Train at Three Levels

the first ‘thrain’ lisped from your stories, how
as a child you enlarged two anna coins on the tracks
with the weight of the Salem Express
then tossed them into the pulp of the Cauvery
for the peace of your ancestors;
the poet in me borrowed only the image.

as a young girl I remember the Western Ghats,
tunnels of frightful fun, elephants at work at Punalur,
a wish to fall into lily ponds, endless backwaters
making me wonder how they built those bridges
did the water come first or did it collect after the clouds let

at twenty the train meant travelling into womanhood,
two girls and eleven boys, we were discovering our skin
and the power of touch with a group leader
(busy taking care of himself.)

when my daughter was a baby,
the train was a connecting link
to my parental home; my father carrying her
on his shoulders walking the coaches to make her breathe
easy, no longer leaving me almost always homesick
living in a different water-less state;

now the train journey leading me only to think of afterlife.


Day Bison

The shadows we search are turning into bison.
I have ventured out three cold nights to the golf
to shrink my eyes to see images in the distance
where vague forms appear to converge to quadrupeds.

On the pre-previous night, we spotted eleven
come to mow the dark verdant lawn at ease —
inside the mildly electrified wire net
I have never held cell torches for animals.

Burp-driving from Poomparai , cloudless day
a bison shot his horns between the bushes
to the path; half his bulk was prominent, another
male edged up slowly, stood broadside, urinated,
rolled in road-mud and stood side by side .

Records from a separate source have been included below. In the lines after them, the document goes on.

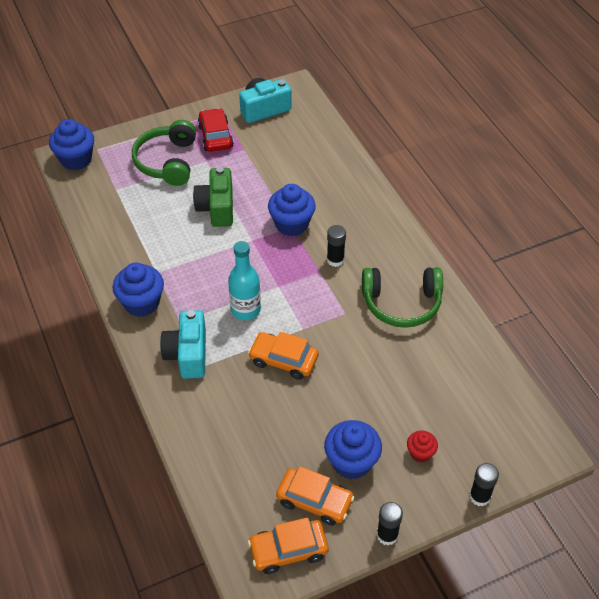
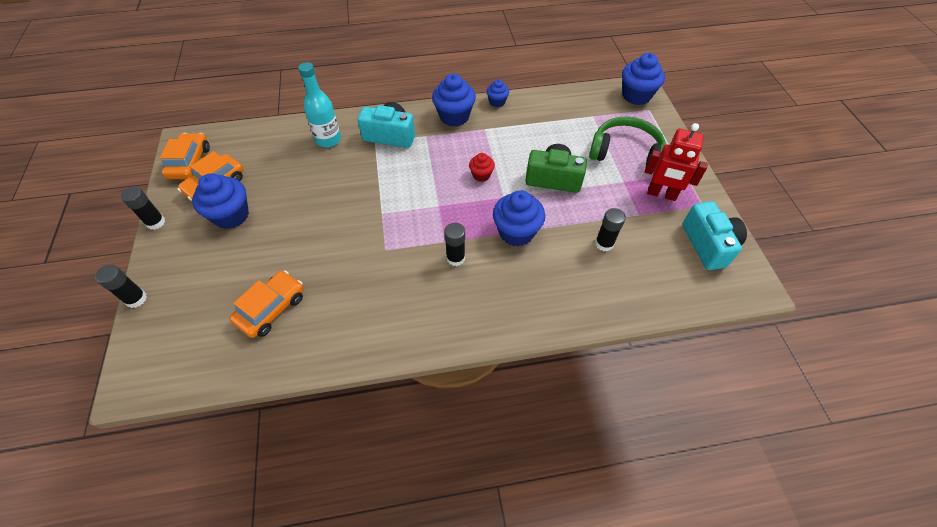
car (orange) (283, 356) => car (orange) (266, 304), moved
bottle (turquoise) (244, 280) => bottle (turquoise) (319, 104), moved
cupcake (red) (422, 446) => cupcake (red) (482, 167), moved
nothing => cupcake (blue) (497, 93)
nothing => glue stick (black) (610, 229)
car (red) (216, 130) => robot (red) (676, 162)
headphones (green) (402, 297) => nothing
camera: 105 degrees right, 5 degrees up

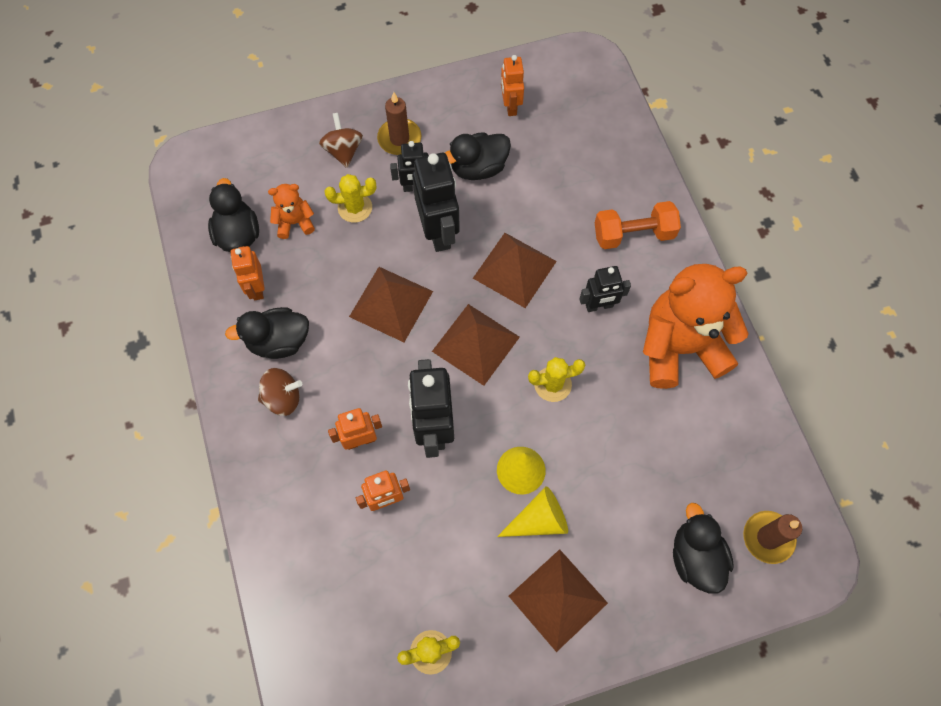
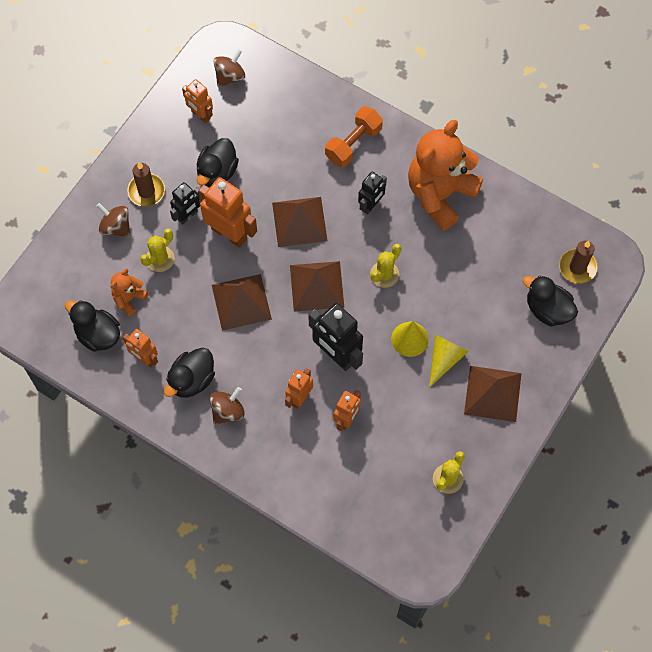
robot (black) (436, 202) => robot (orange) (227, 212)
nothing => spinning top (brown) (229, 68)
camera: 40 degrees left, 0 degrees up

Nodding their heads, a female came up quickly
showing impressive profiles, arching their backs,
lifting bellies, doing the usual jig-strutting–the female
opts for the fittest—thus the game begins.
In the depths below another lies like
an old hippo, keeping guard for a herd somewhere.

After that it is colours–the orange of the horns
tapers like a sunset; the pink and cream of the
buttocks is spotted where the tail begins; and the
combined height almost equals a wave at cyclone tides.

A bus hoots and all three dive to the blanket of
the trees. Only the male would keep guard for hours
to make sure it is his.


If I Could Pat You Without Fear

Our search light moves with the slow Bolero on either side with our eyes we sieve the night to pick out pairs of color lights green, yellow, orange, fiery red, dull chocolate but the eyes luminous gauging their distance from the dry earth’s flat terrain already the rubric cube of animal names move in our brain; the languor, the macaque, the deer, the bison, the panther, Malabar bushy and flying squirrels with fore paws flapping spread like wings from tree to tree even forest to forest a lone owl sits on some branch like a flower vase, its eyes are spaced close, the big bulk of the grey elephant fits between trunks of trees forming an arch and when it leans forward for some leaves; the arch becomes an inverted comma. At Stewart’s Bungalow the back veranda flaunts fresh mud marks where the bear has rubbed his itching body off wild ants and night sounds are minimalistic; they carry well into the bosom. I am all mother at once to these baby bison and that deer milking twins. What shimmers like Christmas light nearby are fire flies on shrubs. We are returning, still avaricious for the wild when on the mound near the Tamil settlers the beast lounges its body majestic, its horns poke the night silence lethargically it stands up on creamy legs the bare skin shines, it seems as if the fur gleams with a sprinkle of stars, — it peers at us there are no obstructions — it is open space only air — the jeep stands transfixed by this hypnotic majestic bull we wait like Lawrence for the god given wonder to pass first, this giant group leader weighing a ton to the female’s three fifty and normal male’s four hundred to average five, five fifty.

If I could pat it without fear, where will the charm be?


On the Air

I saw Lord Yama
driving a mini Reva
He did not see me.


Sivakami Velliangiri

Sivakami Velliangiri

Sivakami Velliangiri has been publishing poetry for the last forty years. Srinivasa Iyengar has included her among the women poets writing then (1980) in his History of Indian Writing in English. Her chapbook In My Midriff was published online by The Lily Literary Review. Her other poems have been published in The Asia Literary Review, Dance Macabre, The Little Magazine, The Indian Scholar, Youth Times, Muse India and has read them at Semester-At-Sea, Pittsburg. She gets placed once in a while in the IBPC contests. She is presently writing a fictional memoir.